▸ **Exercise passage**:
# Solved: Toshiba laptop battery loses charge



## DKTaber (Oct 26, 2001)

My Toshiba P755-S5198 battery loses charge even when the computer is shut down (not sleep, not hibernation -- powered off by clicking "Shut down" at the Start button). The rate at which it discharges is alarming -- 15-20% per day. I've checked the BIOS to see if by chance something was enabled that would drain it, but nothing is. It's only just over a year old and has always done this.

What's draining the battery?


----------



## captainron276 (Sep 11, 2010)

If it has been doing this from the very beginning did you ever check in with warranty about it? One bad cell can cause what you are describing and I would have thought this could have been resolved with Toshiba.


----------



## DKTaber (Oct 26, 2001)

captainron276 said:


> If it has been doing this from the very beginning did you ever check in with warranty about it? One bad cell can cause what you are describing and I would have thought this could have been resolved with Toshiba.


Did not. Didn't really notice until recently because the computer had been going into sleep mode when I closed the lid, so for a long time, I assumed that was why it was draining the battery. But recently I started shutting it down. It's only then that I noticed that it still loses power when shut down.

If its a bad cell, I assume it would lose a noticeable amount of juice even when removed from the computer. . . which I just did this morning. I will put it back in tomorrow and see if it has lost some charge.


----------



## captainron276 (Sep 11, 2010)

Keep us posted..


----------



## DKTaber (Oct 26, 2001)

Put the battery back in this morning, so it was out for about 20-22 hours. NO LOSS OF CHARGE (was 100% when I put it back in). So, there appears to be nothing wrong with the battery.


----------



## captainron276 (Sep 11, 2010)

I would have to agree; but it sure is a shame that it's not under warranty now Maybe one of the Tech's will have an idea for you DKTaber.


----------



## DKTaber (Oct 26, 2001)

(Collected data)

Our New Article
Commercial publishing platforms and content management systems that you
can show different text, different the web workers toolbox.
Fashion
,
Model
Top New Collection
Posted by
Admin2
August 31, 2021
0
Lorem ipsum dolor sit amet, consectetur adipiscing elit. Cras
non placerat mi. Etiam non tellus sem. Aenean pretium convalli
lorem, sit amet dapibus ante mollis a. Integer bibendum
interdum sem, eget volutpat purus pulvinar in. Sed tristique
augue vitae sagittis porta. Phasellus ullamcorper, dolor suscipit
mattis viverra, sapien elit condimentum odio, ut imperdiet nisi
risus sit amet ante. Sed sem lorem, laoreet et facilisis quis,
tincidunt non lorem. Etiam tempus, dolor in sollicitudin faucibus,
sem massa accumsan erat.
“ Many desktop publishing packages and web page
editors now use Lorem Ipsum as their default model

▸ **How to complete this task**:
Carry on the Toshiba battery thread from the point where it stops. The material plays no part here.

▸ **Output for this task**:
I found a forum on Toshiba's site. One of the major sub-forums was Batteries and Power, in which I found a couple of old threads dealing with the same issue. The suggested solution was to turn off "Sleep and Charge" in the BIOS; that option apparently draws some power while the computer is in sleep or hibernation. Not sure about its effect when the computer is turned OFF, but I have disabled it, turned the computer off, and unplugged it from the charger as 11am today. Will check it tomorrow and report back here.


----------



## captainron276 (Sep 11, 2010)

OK


----------



## DKTaber (Oct 26, 2001)

Just fired the laptop up after being off for 26 hours and not plugged in. Battery was fully charged when it was turned off. Battery (after boot) was 94%. Given that the boot-up itself takes a fair amount of energy, that seem's normal/A-OK with me. So I think turning off the "Sleep and Charge" (which should be renamed "Sleep and Discharge") in the BIOS did the trick.

I have marked the thread as solved.


----------



## captainron276 (Sep 11, 2010)

Thanks for the update DKTaber


----------



## golddust (Jan 2, 2005)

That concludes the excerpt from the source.